Penulis: Ikhsan Maulana  •  Rabu, 19 Agustus 2026 | 13:52:01 WIB
Menteri PU Dody Hanggodo meninjau pasokan air bersih untuk 7.000 warga terdampak gempa di Pulau Palue, Kabupaten Sikka, NTT.

Sikka — Menteri PU (Pekerjaan Umum) Dody Hanggodo bergerak cepat memenuhi kebutuhan air bersih bagi warga terdampak gempa di Pulau Palue, Kabupaten Sikka, Nusa Tenggara Timur (NTT).

Langkah ini mencakup penyediaan air darurat dan persiapan sumber air tambahan untuk sekitar 7.000 warga yang tersebar di delapan desa.

Pulau Palue terletak di utara Pulau Flores, Kabupaten Sikka, dan menjadi salah satu wilayah yang terdampak gempa berkekuatan magnitudo 7,7 pada 15 Agustus 2026.

Menteri PU Dody Hanggodo menegaskan bahwa pemenuhan air bersih adalah prioritas utama dalam penanganan masyarakat pascabencana.

"Kita pastikan kebutuhan air masyarakat terpenuhi sekarang, sekaligus kita siapkan sumber air yang dapat mendukung kebutuhan mereka dalam jangka panjang," kata Dody Hanggodo.

Menindaklanjuti arahan tersebut, Direktur Jenderal Sumber Daya Air (SDA) Kementerian PU Arnold Aristoteles Paplapna Ritiauw bersama jajaran Kementerian PU meninjau langsung Pulau Palue pada Selasa (18/8/2026).

Bersama Bupati Sikka Juventus Kago, Dirjen SDA memeriksa tiga titik dari sekitar 10 titik longsoran yang teridentifikasi, serta meninjau kondisi sumur bor yang dibangun pada 2023 dengan kapasitas sekitar 1,8 liter per detik.

Sebagai respons cepat, Balai Besar Wilayah Sungai (BBWS) Nusa Tenggara II telah mengirimkan empat unit tandon air berkapasitas masing-masing 1.200 liter ke Pulau Palue.

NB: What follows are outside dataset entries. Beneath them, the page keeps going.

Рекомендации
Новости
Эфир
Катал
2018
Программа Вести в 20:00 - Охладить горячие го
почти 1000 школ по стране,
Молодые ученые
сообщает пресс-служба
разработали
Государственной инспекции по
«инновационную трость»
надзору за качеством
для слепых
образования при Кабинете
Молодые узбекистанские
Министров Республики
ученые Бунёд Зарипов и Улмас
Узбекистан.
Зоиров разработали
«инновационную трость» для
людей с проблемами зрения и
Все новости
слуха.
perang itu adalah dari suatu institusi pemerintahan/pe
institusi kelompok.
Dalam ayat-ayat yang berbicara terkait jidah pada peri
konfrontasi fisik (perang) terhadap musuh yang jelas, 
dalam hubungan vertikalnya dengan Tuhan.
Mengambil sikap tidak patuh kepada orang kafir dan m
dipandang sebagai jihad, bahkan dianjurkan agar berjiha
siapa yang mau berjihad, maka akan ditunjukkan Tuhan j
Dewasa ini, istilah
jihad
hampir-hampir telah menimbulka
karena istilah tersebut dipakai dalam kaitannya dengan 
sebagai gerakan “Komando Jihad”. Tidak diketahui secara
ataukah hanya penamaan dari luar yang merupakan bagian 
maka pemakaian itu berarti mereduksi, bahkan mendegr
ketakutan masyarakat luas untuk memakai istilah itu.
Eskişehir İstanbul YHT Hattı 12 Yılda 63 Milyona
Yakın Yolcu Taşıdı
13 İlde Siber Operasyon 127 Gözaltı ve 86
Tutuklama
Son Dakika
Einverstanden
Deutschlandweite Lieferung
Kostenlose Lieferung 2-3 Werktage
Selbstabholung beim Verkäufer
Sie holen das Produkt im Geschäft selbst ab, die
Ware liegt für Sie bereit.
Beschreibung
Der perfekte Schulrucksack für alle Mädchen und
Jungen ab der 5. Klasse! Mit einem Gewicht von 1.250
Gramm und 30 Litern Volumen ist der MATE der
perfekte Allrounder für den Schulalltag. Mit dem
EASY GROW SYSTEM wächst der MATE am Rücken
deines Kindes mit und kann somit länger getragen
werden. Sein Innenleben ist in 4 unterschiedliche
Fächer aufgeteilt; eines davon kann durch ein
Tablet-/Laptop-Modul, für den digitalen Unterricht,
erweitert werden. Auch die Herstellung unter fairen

Untuk menambah pasokan, BBWS Nusa Tenggara II juga menyiapkan survei geolistrik guna memetakan potensi sumber air tanah, yang akan menjadi dasar penentuan titik pengembangan sumber air baru.

Pemulihan Infrastruktur Terdampak Lainnya

Kementerian PU juga mengidentifikasi kebutuhan perbaikan bangunan pengaman pantai sepanjang kurang lebih 250 meter di kawasan Maluriu.

Di luar sektor air bersih, Kementerian PU menindaklanjuti pemulihan akses dan perlindungan kawasan permukiman. Balai Pelaksanaan Jalan Nasional (BPJN) NTT telah menyiapkan satu unit excavator tipe PC 200 untuk membersihkan material longsoran di sejumlah titik.

Kementerian PU juga memberikan perhatian pada Kantor Camat Palue yang rusak akibat gempa sebagai bagian dari pemulihan fasilitas pelayanan publik.

Dengan langkah ini, Kementerian PU memastikan penanganan Pulau Palue dilakukan bertahap, dengan pemenuhan kebutuhan dasar masyarakat, khususnya air bersih, sebagai prioritas utama pascagempa.